One of my major sources of trivia off the beaten paths is looking things up for stories.  Here’s some of the trivia that I ran across for Lady of the Floods.

  • Babylon is a johnny-come-lately of civilizations.  Tales of the flood in Babylonian literature come from earlier civilizations, like Sumer.  Here’s the short chronology timeline, which places the sack of Babylon at a mere 1531 BC.   For some reason, I had it in mind that Babylon was ancient, even among the ancients.  But Hammurabi was about the same time as the Old Testament Patriarchs.
  • The flood myth is all over the Mediterranean:  Egypt, Greece, Sumer, Israel, etc.  The Sumerian flood myth was written down in 2150 BC, and I saw all kinds of possible dates for it.  The Sumerian myth involves the city of Shuruppak.

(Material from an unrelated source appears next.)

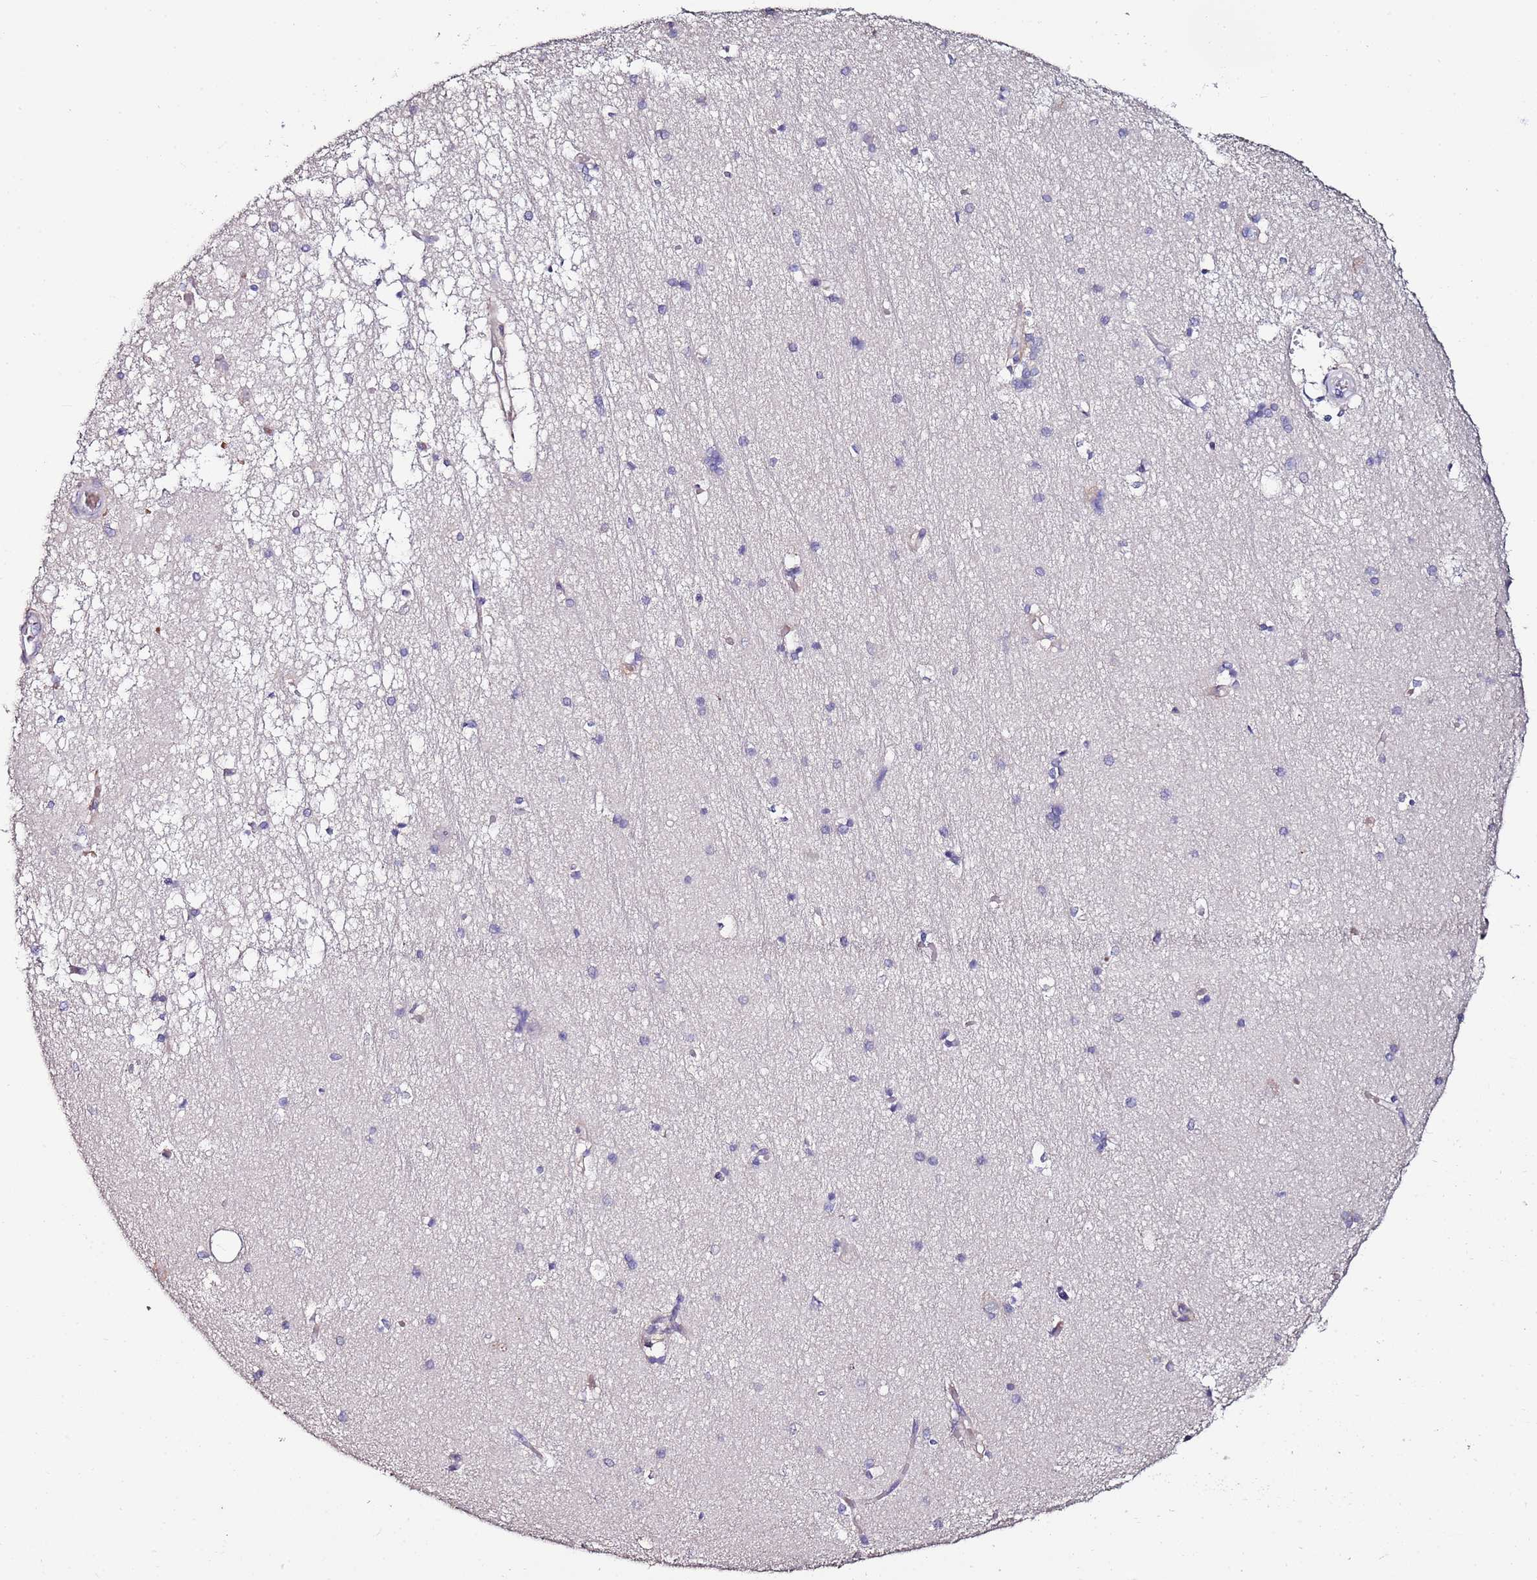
{"staining": {"intensity": "negative", "quantity": "none", "location": "none"}, "tissue": "hippocampus", "cell_type": "Glial cells", "image_type": "normal", "snomed": [{"axis": "morphology", "description": "Normal tissue, NOS"}, {"axis": "topography", "description": "Hippocampus"}], "caption": "High power microscopy photomicrograph of an immunohistochemistry photomicrograph of benign hippocampus, revealing no significant staining in glial cells. (DAB IHC visualized using brightfield microscopy, high magnification).", "gene": "C3orf80", "patient": {"sex": "male", "age": 45}}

  • Shuruppak was supposedly a city of grain storehouses and is known for The Instructions of Shuruppak,  which has aphorisms that would make Nietzsche proud:  “You should not have sex with your slave girl; she will chew you up” “You should not curse strongly:  it rebounds on you” “Fate is a wet bank:  it can make you slip.”  The major concerns are running a business, running a household, and maintaining a good reputation.  A far cry from the Ten Commandments; they’re more worried that you obey your parents than that you obey any gods or not kill people.
  • A flood wiped out Shuruppak in 2900-2800 BC.  According to the Sumerians, the gods created humanity as slaves, and some of the gods finally got sick of them about 2900 BC and tried to kill them all in order to get some peace and quiet.  So I can see where worshiping the gods might not be a high priority for that culture.
  • I found a theory saying that asteroids caused Noah’s flood.  I like, no matter how realistic or unrealistic it is.  I mean, it should be pretty obvious if it’s true:  similar deposits should be all over the place from the same period, yet they aren’t, as far as I know.  But people who could calculate the seasons using the stars might possibly notice that something new has showed up in the heavens and is moving quickly.  I wonder if, in a culture that is tied to the water for transportation, it might be natural to have boats around that are designed to survive the seasonal floods.  In Noah’s case, they were a bunch of sheep herders, so it kind of sounds weird.  But for a community based on moving a lot of grain around, it makes more sense.
  • The Epic of Gilgamesh doesn’t come from Babylon but from Sumeria (post-flood).  Gilgamesh was so famed for raping women (“Gilgamesh does not leave a girl to her mother(?) The daughter of the warrior, the bride of the young man, the gods kept hearing their complaints”) that the gods begged Anu (the chief of the gods) to create him a male lover, because it was just too disruptive.  That’s right.  When you’re too macho for the women, you get promoted to being gay.

I had fun doing the research for the story, but the style was really hard to catch.  The Epic of Gilgamesh’s language is so concrete that it’s poetic.  In English, we have all kinds of tricks that allow us to skip past concrete language–this sentence, for instance.  Which made for interesting writing, but was like pulling teeth to get on the page.